# Back on board



## DreamChaser (Mar 22, 2016)

I'm back fellas


----------



## snake (Mar 22, 2016)

Welcome back!


----------



## DreamChaser (Mar 22, 2016)

Dam this board has changed


----------



## PillarofBalance (Mar 22, 2016)

Where the hell were ya?


----------



## DieYoungStrong (Mar 22, 2016)

Welcome back. Did you catch your dreams while you where gone?


----------



## SuperBane (Mar 22, 2016)

Welcome back. Yes lots of changes but stagnation is sure to kill. If you aren't growing you're dying ...


----------



## DreamChaser (Mar 22, 2016)

Went to prison.... lol


----------



## Jada (Mar 22, 2016)

Welcome back


----------



## mugzy (Mar 22, 2016)

Prison? I hope you weren't involved in GH15 garbage. Welcome back.


----------



## Bro Bundy (Mar 22, 2016)

hows your ass?


----------



## Infantry87 (Mar 23, 2016)

DreamChaser said:


> Went to prison.... lol



Least your honest about it. Hope your butt still makes a sound when you fart. If not, I'm sorry.


----------



## DreamChaser (Mar 23, 2016)

Infantry87 said:


> Least your honest about it. Hope your butt still makes a sound when you fart. If not, I'm sorry.

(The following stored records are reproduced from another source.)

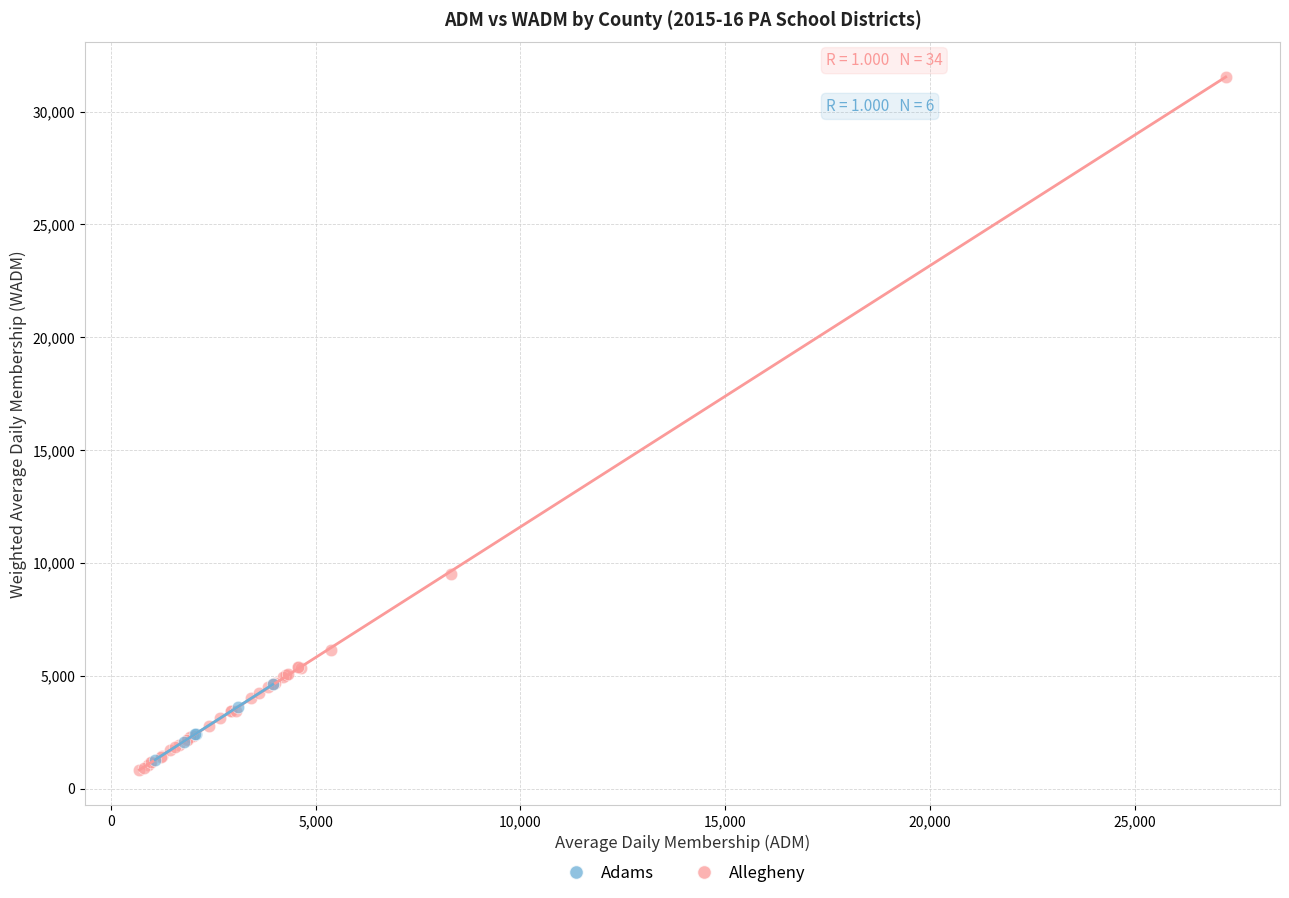

Which series reaches the maximum Y coordinate?

Allegheny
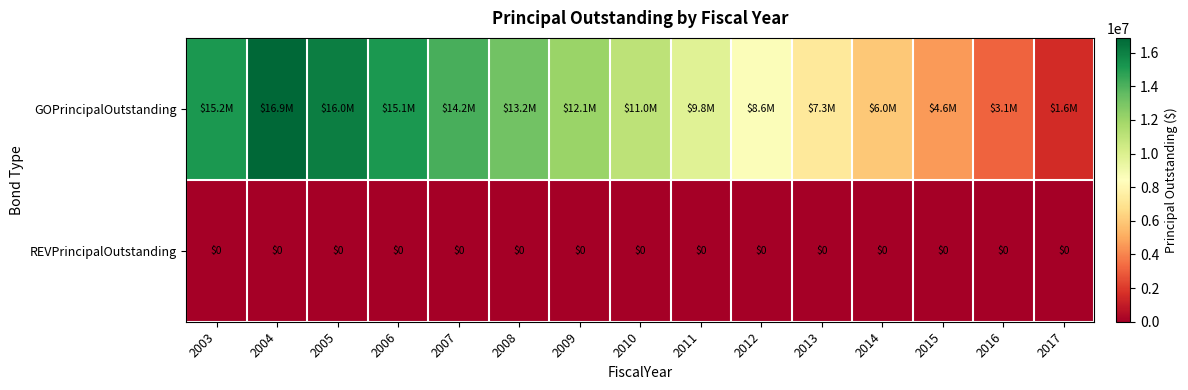

Is it true that REVPrincipalOutstanding equals 0 at 2004?

True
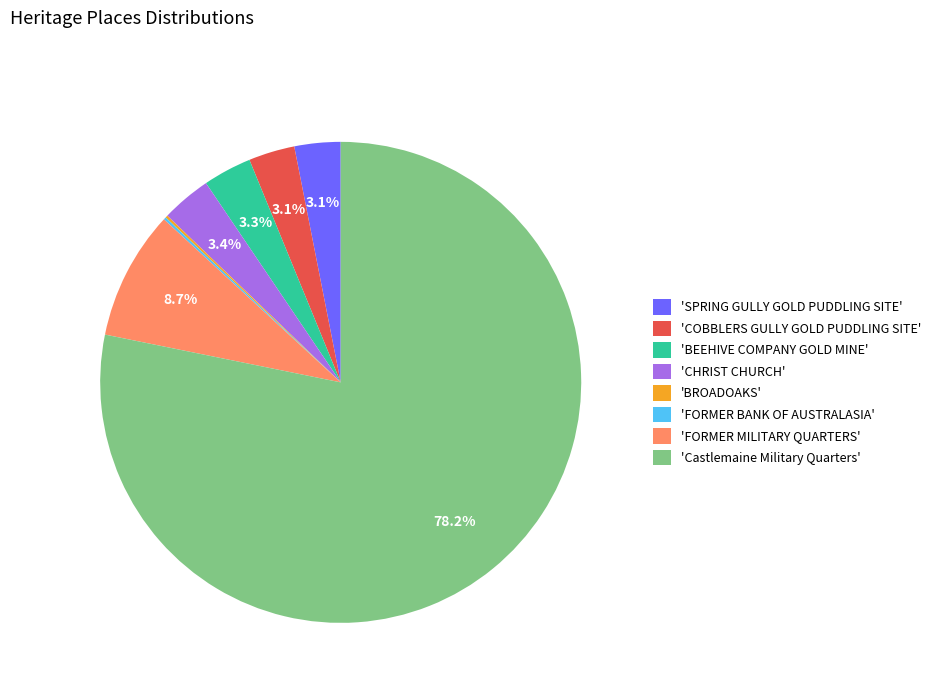

Which slice is the largest?

'Castlemaine Military Quarters'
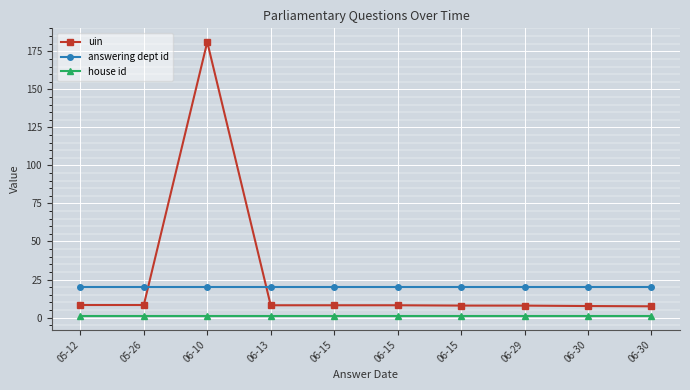

Read the house id value at 06-10.

1.0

Assholes still nice and tight 
Need to get under a squat rack though
Fuk all the boards have changed soo much I'm overwhelmed


----------



## mickems (Mar 23, 2016)

Welcome back DreamChaser.


----------



## losieloos (Mar 23, 2016)

Welcome back guy


----------



## stonetag (Mar 24, 2016)

Welcome back dude.


----------



## DreamChaser (Mar 25, 2016)

Thanks fellas glad to be back


----------



## jim222 (Jun 3, 2016)

hey, im newbie


----------



## HollyWoodCole (Jun 16, 2016)

Welcome back DC, guess I should have posted up I was back too lol


----------



## AlphaD (Jun 16, 2016)

DC thanks for that ass in prison.............welcome back


----------



## grizzldsealpoacher (Jun 16, 2016)

welcome home bud


----------



## DreamChaser (Jun 16, 2016)

jim222 said:


> hey, im newbie


Welcome to the board


HollyWoodCole said:


> Welcome back DC, guess I should have posted up I was back too lol


Glad your back hwc


AlphaD said:


> DC thanks for that ass in prison.............welcome back


Shhh you wasn't suppose to tell anyone that was a one time thing 


grizzldsealpoacher said:


> welcome home bud



Thanks bro


----------